I like both of them. Brent Pack, for his candor, which I find entirely admirable. Sabrina, for her curiosity and for her compassion. I talked to Qaissi, the prisoner known as Clawman. Sabrina had taken photographs of him the same night she took the photographs of the hooded man on the box with wires and the photographs of al-Jamadi’s corpse. Qaissi remembers Sabrina fondly. He said to me, “She was a good one.”

You have established a distinctive style as a documentary filmmaker, linking it to fictional genres like film noir and horror. Can you define the basic rules and methods that govern your style? Do you have a list of dos and don’ts? A theory of documentary?
Well, I have a theory of art: set up an arbitrary set of rules and then follow them slavishly. Documentary can be anything–that’s what I love about it. However, there has to be one underlying intention, one underlying goal–to find out something about reality.

What is your next project? And over the longer haul, what other projects can you imagine taking on?
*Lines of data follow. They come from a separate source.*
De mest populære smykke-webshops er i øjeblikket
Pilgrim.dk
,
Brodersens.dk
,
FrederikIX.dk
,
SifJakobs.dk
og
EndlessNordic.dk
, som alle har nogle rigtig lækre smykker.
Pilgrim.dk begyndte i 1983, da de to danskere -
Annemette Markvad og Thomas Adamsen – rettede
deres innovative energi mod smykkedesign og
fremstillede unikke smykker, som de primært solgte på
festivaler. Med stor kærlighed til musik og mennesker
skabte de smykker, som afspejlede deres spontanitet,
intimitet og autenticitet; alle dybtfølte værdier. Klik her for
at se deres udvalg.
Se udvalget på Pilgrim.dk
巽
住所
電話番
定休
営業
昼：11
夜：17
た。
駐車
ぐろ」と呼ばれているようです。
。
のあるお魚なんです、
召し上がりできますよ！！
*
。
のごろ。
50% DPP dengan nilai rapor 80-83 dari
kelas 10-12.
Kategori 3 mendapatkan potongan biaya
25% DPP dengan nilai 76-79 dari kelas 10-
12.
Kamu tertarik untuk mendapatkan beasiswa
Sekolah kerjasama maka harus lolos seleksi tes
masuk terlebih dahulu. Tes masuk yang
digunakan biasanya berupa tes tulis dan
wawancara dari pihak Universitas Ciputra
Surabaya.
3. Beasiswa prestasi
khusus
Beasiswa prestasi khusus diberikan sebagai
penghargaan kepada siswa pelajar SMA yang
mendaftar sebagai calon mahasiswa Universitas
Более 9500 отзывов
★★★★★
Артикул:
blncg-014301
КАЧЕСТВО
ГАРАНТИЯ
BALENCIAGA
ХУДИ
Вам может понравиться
Next up? I would like to continue my TV series “First Person.” I have a film–part drama, part documentary–with a catchy title: The End of Everything. It has Margaret Mitchell, Laura Bush, one active volcano, and 100,000 albatross eggs. I am hoping that Cate Blanchett can play both Margaret Mitchell and Laura Bush. Many people can say “I have an albatross around my neck.” But how many people can say, “I have an albatross movie around my neck”? I look forward to it.